Она поглядела в лицо рабочего. Это было лицо степняка – загорелое, широкоскулое, с коротким, чуть вздернутым носом.
Обида подкатила к горлу и начала душить внезапными слезами. Жесть покрылась дождем и стала напоминать обыкновенную мочалку.
– Ты моего мертвого ребеночка собакам?! А-а!
– Вот дура-то! Пошутили. Дура-то! – захохотали оба, а один даже стал бить себя по ляжкам от вспыхнувшего, словно бенгальский огонь, восторга.
– Дура, – ответила Лидка, сглотнув одинокую слезу. – А в мешках-то что?
– Всякий сор. Тебе показать?
– Не надо. Я просто… испугалась, – начала оправдываться она. – Вы не через город едете?
– Через город.
– Можете подбросить? До улицы Дружбы?
– Давай.

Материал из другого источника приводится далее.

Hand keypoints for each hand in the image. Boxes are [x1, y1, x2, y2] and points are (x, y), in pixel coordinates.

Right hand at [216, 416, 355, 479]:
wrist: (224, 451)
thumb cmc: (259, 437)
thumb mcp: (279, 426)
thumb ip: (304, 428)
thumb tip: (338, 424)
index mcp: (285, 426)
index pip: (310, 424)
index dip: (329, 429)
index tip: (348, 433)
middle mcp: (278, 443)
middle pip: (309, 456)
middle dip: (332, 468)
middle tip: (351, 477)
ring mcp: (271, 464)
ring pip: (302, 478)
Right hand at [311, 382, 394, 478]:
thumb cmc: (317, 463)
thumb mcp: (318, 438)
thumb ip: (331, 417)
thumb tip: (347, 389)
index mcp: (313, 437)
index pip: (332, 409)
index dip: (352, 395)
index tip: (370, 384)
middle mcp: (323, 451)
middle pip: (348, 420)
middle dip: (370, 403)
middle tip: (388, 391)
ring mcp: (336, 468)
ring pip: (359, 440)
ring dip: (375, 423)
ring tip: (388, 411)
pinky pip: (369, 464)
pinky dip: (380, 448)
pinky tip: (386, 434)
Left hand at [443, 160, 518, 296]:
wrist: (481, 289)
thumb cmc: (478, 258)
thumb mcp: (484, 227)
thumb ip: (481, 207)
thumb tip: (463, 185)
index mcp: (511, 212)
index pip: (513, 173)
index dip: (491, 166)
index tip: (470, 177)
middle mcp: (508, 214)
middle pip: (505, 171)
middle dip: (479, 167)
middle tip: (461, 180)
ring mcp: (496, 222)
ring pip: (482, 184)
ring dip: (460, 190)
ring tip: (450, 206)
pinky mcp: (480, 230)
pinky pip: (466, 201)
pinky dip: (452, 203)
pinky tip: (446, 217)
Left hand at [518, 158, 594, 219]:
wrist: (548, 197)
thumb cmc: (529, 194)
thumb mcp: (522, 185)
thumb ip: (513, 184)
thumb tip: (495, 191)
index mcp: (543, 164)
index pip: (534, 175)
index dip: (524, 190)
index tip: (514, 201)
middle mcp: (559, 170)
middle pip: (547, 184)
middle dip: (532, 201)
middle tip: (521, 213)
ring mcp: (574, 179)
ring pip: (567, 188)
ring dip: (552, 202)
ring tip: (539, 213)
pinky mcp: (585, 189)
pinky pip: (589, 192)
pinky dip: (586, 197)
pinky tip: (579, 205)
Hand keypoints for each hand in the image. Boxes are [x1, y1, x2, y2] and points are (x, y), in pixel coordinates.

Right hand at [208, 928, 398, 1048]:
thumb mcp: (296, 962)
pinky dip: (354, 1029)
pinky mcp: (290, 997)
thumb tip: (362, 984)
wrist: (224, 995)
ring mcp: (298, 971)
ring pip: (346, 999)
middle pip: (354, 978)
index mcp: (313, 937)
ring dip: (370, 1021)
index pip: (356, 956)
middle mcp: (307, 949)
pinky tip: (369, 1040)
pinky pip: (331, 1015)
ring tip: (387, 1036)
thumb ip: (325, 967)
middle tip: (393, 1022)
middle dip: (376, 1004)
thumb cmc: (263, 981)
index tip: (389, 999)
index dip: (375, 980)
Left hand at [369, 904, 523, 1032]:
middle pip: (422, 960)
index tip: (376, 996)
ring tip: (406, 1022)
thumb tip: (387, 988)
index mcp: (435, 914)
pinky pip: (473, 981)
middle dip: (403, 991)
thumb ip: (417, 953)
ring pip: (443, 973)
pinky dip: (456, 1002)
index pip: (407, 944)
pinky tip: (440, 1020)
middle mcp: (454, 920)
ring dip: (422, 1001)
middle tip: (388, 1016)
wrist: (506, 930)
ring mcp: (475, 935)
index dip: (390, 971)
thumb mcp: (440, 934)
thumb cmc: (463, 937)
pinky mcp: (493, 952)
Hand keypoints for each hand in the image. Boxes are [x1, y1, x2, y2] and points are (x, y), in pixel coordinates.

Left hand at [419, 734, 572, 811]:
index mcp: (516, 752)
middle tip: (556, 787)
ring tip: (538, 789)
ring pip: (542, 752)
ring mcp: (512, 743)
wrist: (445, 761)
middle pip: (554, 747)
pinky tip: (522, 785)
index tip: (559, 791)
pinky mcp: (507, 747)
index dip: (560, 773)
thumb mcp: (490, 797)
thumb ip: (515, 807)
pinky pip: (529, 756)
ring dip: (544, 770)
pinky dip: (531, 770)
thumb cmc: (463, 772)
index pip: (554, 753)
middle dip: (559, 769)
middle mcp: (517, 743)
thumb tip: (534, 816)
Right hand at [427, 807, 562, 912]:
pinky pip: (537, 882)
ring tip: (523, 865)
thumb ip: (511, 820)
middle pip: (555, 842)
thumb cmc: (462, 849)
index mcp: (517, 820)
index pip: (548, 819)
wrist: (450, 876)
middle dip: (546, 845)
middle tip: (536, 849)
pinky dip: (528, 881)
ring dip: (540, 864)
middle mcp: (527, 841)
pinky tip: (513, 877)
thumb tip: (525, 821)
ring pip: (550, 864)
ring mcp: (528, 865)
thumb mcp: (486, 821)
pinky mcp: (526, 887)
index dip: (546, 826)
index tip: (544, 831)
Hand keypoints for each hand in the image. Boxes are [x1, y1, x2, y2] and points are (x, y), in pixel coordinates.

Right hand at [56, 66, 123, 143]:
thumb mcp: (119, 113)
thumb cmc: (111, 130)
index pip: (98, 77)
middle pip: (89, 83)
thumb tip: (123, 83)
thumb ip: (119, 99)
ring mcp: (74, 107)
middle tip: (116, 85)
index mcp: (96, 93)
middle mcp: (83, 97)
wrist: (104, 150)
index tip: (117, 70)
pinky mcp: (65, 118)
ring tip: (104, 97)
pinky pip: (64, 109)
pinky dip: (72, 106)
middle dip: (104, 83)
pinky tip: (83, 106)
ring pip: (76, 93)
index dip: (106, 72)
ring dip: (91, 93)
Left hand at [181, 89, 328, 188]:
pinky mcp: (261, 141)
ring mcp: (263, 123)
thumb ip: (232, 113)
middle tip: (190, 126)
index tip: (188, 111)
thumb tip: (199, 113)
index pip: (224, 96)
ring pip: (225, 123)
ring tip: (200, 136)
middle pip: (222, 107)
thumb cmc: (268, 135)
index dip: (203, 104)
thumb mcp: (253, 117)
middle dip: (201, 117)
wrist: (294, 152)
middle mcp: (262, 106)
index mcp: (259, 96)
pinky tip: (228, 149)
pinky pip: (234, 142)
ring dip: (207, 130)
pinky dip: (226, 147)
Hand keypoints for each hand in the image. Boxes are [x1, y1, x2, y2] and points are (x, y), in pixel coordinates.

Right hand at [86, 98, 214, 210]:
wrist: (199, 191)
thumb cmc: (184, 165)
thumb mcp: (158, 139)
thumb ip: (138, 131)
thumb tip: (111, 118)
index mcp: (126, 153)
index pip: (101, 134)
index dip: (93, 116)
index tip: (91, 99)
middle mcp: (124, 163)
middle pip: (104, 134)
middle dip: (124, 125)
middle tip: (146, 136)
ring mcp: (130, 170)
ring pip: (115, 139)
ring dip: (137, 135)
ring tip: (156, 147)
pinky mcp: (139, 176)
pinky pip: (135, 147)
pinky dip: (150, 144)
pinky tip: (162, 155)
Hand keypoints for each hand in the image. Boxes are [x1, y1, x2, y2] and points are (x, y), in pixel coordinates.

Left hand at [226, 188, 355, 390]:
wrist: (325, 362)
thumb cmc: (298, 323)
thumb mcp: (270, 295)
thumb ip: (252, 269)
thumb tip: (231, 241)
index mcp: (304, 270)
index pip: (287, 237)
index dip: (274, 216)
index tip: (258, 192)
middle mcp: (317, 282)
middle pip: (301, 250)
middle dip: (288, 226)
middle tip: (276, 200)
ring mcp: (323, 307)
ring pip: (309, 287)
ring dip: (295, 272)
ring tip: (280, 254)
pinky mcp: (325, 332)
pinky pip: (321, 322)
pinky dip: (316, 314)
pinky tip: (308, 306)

Садись в кузов. В кабине только два сиденья. И то одно сломано.
– Ладно, – согласилась парикмахерша. – Помоги давай.
Рабочий взял из ее рук сумку, закинул ее в кузов и туда же закинул Лидку, сложив ее в охапку и тем самым продемонстрировав недюжинную силу, которая таилась внутри подсушенного водкой короткого лихого тела.
Он увидал снизу ее красные трусики и осклабился.